Read the material below. Count the lines containing "unserer" and give that count alone.

Source material ->
□ □ □
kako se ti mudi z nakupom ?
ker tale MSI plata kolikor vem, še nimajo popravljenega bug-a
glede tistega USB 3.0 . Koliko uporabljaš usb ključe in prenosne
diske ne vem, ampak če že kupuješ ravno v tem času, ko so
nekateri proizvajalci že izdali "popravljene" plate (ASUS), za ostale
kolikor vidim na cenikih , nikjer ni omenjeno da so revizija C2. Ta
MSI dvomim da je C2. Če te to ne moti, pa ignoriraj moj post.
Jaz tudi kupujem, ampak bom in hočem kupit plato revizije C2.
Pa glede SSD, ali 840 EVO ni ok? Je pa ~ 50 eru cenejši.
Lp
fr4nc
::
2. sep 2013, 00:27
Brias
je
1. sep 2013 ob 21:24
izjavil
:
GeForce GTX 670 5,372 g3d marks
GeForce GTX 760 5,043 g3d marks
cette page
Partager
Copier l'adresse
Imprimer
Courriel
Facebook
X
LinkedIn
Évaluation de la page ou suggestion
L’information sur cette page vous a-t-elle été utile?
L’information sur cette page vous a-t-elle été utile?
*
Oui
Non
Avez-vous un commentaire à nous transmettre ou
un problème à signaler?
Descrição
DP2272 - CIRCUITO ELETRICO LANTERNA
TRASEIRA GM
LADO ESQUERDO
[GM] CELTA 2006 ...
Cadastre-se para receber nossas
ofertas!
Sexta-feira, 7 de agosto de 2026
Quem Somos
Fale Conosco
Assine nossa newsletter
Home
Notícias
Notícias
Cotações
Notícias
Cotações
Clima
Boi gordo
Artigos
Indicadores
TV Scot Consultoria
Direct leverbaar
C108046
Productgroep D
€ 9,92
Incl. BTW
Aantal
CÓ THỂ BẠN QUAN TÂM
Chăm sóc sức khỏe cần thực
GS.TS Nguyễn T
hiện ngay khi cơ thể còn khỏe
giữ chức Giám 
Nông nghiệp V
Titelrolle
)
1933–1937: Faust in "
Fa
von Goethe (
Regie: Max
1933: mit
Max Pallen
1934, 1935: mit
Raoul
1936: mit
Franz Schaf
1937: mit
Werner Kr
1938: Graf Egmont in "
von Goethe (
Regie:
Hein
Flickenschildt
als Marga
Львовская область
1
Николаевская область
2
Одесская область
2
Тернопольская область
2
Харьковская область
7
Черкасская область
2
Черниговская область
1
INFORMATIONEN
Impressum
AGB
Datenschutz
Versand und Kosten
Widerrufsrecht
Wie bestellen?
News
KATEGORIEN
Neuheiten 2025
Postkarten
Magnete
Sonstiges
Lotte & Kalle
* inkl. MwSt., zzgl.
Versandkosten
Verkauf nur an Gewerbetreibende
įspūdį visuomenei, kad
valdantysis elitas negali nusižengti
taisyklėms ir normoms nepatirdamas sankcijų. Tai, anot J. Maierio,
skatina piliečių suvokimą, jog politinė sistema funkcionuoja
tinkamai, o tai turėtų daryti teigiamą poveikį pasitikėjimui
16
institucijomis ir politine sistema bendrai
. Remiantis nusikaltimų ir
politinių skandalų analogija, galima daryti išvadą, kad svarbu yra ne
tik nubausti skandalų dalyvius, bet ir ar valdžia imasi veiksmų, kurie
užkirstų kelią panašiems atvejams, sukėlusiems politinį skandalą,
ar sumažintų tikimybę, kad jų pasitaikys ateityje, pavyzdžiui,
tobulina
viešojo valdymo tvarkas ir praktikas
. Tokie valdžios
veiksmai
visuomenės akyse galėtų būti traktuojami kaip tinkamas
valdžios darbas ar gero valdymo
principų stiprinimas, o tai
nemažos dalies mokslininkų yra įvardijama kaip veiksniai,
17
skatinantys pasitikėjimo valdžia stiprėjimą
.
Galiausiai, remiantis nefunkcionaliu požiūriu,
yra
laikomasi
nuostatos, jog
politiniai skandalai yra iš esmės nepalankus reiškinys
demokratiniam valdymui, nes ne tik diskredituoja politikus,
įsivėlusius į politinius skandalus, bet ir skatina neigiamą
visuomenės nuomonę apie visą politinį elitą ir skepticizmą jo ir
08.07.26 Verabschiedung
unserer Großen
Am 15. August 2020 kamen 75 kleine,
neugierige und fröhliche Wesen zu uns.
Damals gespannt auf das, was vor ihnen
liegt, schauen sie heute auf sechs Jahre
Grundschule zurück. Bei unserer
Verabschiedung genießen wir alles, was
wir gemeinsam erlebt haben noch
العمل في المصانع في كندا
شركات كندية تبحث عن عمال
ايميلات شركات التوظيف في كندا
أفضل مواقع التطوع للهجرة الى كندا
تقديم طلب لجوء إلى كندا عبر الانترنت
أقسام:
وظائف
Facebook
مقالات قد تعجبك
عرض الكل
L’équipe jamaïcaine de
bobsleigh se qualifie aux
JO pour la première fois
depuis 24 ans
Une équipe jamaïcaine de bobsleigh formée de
□ □ □
Solved exercise ->
2